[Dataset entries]
-*-*-

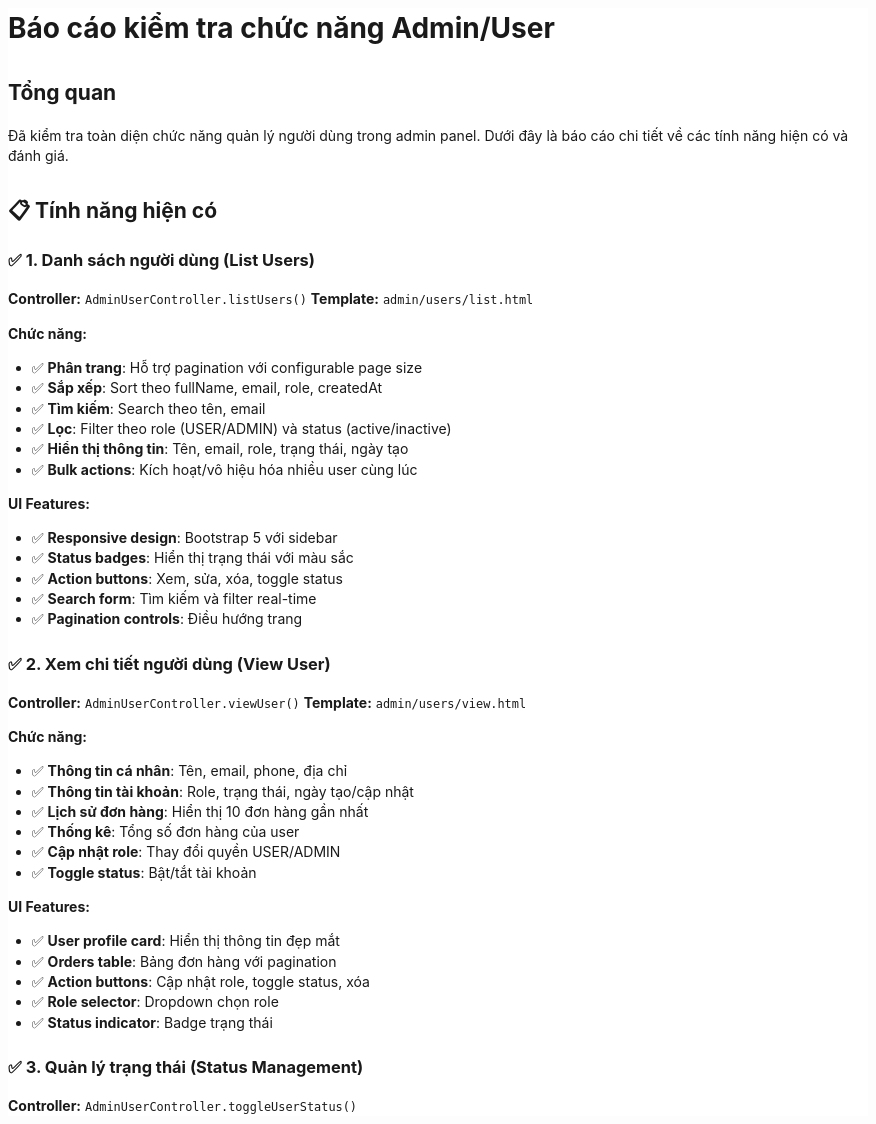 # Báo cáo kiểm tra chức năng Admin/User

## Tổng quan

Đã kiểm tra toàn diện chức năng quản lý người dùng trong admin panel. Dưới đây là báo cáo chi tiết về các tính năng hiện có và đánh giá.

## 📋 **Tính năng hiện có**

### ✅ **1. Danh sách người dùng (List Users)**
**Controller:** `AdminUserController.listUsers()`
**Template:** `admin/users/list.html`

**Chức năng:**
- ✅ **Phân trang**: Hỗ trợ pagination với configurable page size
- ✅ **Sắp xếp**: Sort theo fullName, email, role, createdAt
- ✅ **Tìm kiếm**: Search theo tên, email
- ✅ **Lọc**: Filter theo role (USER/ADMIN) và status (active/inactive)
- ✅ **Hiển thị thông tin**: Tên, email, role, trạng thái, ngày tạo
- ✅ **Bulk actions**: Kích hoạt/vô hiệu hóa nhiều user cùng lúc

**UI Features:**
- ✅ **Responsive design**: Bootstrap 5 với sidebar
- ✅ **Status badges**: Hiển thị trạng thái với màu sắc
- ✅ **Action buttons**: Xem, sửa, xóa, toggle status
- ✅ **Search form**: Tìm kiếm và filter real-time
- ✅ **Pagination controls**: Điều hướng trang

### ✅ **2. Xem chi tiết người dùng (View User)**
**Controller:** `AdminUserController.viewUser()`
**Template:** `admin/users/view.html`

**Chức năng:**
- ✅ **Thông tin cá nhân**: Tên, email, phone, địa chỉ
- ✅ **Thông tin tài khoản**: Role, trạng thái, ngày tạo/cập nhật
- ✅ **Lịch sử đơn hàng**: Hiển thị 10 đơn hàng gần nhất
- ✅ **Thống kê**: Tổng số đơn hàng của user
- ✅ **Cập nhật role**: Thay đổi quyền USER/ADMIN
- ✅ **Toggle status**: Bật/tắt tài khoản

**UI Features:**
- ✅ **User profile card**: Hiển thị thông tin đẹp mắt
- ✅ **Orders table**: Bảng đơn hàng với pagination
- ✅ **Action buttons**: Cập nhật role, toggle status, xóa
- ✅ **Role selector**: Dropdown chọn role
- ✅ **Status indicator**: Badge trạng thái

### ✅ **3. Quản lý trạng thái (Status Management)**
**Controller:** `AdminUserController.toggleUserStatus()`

-*-*-

Show the lines above that include "dùng".

Đã kiểm tra toàn diện chức năng quản lý người dùng trong admin panel. Dưới đây là báo cáo chi tiết về các tính năng hiện có và đánh giá.
### ✅ **1. Danh sách người dùng (List Users)**
### ✅ **2. Xem chi tiết người dùng (View User)**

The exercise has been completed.